Читать книгу 1962. Хрущев. Кеннеди. Кастро. Как мир чуть не погиб - Вячеслав Никонов - Страница 6
Глава 1
Хрущев
Внешнеполитический дебют
ОглавлениеАдминистрация Эйзенхауэра, в которой госсекретарем стал Джон Фостер Даллес, старший брат главы ЦРУ Аллена Даллеса, была жестким оппонентом. США по-прежнему оставались на гребне экономического могущества и рассчитывали переделать весь мир по собственному образцу, остановив распространение коммунистических идей по планете.
В своей инаугурационной речи президент заявил, что видит свое предназначение в борьбе за освобождение и безопасность «всего мира… рисовода Бирмы и производителя пшеницы в Айове, пастуха в Южной Италии и жителя Андских гор»[81].
Своего апогея достигает «маккартизм». В общей сложности 10 млн. человек прошли проверку по различным программам «лояльности», и только из государственных органов к середине 1954 года были уволены около 7 тысяч служащих. Компартию США законом объявили «агентом иностранной враждебной державы» и лишили прав политической организации.

• НАБОР ДАННЫХ:
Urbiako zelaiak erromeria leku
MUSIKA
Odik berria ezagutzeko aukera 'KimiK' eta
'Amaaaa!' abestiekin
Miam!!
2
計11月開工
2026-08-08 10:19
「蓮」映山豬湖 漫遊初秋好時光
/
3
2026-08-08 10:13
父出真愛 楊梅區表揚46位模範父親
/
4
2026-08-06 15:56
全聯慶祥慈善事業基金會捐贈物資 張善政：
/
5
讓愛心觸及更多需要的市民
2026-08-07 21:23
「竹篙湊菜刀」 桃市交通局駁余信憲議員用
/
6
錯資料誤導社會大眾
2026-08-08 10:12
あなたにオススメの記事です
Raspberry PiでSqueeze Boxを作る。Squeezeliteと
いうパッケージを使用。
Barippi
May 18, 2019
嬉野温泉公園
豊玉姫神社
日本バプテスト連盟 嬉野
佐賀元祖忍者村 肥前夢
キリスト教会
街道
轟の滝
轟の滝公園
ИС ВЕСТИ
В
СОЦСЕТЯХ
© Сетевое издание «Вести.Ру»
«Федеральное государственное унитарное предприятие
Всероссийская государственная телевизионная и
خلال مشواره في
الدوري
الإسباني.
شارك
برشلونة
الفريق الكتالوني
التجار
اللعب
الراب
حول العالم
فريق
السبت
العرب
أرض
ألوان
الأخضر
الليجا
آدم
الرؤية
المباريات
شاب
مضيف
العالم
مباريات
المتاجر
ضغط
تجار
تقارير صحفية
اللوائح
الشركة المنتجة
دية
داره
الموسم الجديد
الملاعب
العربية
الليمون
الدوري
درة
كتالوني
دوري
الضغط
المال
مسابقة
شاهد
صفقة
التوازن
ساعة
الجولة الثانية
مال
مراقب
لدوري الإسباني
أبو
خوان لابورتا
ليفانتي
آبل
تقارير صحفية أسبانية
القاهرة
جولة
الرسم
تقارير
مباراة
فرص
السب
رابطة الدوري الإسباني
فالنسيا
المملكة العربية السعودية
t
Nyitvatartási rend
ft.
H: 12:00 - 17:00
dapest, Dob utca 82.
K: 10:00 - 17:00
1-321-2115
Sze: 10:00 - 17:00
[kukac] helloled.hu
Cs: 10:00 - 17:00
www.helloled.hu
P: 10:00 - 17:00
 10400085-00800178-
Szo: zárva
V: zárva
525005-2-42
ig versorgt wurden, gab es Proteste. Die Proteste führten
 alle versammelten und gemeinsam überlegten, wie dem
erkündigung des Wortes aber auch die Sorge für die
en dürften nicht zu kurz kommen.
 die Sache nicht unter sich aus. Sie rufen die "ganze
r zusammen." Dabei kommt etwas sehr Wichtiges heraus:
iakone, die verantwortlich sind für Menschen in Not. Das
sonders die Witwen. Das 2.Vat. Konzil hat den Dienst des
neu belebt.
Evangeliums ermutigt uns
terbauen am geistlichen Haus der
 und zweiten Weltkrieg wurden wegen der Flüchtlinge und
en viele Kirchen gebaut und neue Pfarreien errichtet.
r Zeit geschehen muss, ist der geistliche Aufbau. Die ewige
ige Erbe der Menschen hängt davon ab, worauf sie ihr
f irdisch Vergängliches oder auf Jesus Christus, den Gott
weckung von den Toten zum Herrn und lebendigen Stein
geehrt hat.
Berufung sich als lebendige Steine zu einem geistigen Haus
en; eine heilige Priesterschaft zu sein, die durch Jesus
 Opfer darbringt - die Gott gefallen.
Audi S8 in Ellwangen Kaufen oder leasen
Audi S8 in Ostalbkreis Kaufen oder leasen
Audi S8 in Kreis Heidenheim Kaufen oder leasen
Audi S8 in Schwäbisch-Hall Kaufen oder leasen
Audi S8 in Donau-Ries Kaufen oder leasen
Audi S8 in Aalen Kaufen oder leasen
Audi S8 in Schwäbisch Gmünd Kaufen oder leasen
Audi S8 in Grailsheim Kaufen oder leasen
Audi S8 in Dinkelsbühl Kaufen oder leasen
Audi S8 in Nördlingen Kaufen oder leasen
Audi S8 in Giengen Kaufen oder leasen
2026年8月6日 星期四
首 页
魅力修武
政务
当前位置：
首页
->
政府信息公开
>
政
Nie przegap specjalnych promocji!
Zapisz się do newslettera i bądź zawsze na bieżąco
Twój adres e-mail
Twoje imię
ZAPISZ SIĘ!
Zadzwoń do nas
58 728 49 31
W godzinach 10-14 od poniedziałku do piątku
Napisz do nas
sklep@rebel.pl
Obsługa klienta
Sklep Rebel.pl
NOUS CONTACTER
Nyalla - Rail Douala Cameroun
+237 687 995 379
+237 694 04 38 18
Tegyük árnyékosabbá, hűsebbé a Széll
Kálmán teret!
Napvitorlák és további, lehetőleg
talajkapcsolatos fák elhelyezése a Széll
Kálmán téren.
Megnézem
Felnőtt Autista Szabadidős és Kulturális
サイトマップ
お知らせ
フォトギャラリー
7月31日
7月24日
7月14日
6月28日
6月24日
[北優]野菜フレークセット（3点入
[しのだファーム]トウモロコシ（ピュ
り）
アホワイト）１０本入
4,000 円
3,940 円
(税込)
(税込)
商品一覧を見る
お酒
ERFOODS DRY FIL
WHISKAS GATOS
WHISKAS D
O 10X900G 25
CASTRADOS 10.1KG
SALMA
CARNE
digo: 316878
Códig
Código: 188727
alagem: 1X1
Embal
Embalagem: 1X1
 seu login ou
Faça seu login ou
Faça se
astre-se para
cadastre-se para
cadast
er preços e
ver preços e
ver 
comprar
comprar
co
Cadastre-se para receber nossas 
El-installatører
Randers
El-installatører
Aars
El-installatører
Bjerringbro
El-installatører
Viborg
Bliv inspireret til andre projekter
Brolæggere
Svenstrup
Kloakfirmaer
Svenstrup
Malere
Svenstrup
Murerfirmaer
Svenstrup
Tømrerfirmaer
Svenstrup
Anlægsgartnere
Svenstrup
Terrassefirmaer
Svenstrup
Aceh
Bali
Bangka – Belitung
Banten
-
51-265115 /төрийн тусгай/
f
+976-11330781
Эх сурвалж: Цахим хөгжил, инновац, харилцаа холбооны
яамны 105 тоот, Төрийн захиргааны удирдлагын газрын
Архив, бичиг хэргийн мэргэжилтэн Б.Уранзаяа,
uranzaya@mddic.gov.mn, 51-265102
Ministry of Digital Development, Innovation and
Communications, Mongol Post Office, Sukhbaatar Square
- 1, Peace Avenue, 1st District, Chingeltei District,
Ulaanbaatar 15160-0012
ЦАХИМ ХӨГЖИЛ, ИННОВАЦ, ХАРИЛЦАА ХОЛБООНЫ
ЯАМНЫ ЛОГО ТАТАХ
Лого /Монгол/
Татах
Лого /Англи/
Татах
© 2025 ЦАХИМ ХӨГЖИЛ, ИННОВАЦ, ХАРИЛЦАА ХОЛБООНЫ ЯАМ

• ЗАДАНИЯ:
A. Установите, согласуются ли с текстом об администрации Эйзенхауэра утверждения (i) Джон Фостер Даллес приходился старшим братом главе ЦРУ Аллену Даллесу; (ii) к середине 1954 года из государственных органов уволили около 10 млн служащих; (iii) Компартия США сохранила права политической организации. Для каждого утверждения ответьте «да» или «нет» и дословно приведите решающие слова текста.
B. Продолжите текст об администрации Эйзенхауэра, начав сразу после его последнего предложения.

• ОТВЕТЫ К ЗАДАНИЯМ:
A.
(i) Да: «старший брат главы ЦРУ Аллена Даллеса».
(ii) Нет: «были уволены около 7 тысяч служащих».
(iii) Нет: «лишили прав политической организации».

B.
Госсекретарь Даллес, писал американский историк Дэниел Макинерни, «будучи строгим моралистом и глубоко религиозным человеком, трактовал окружающий мир как арену борьбы двух начал – добра и зла. И он намеревался не просто сдерживать врагов (понимай: силы зла), а нанести им сокрушительное поражение. Идея простого сдерживания коммунизма не удовлетворяла Даллеса, он мечтал полностью “низложить” коммунизм и “освободить” порабощенные народы»[82].
На смену стратегии сдерживания коммунизма приходила доктрина «освобождения», подкрепляемая расширением американского военного присутствия, массированным экономическим и культурным натиском. Республиканская администрация добавила методы пропагандистского, психологического воздействия – усилиями радиостанции «Свободная Европа», эмигрантских организаций и т. д.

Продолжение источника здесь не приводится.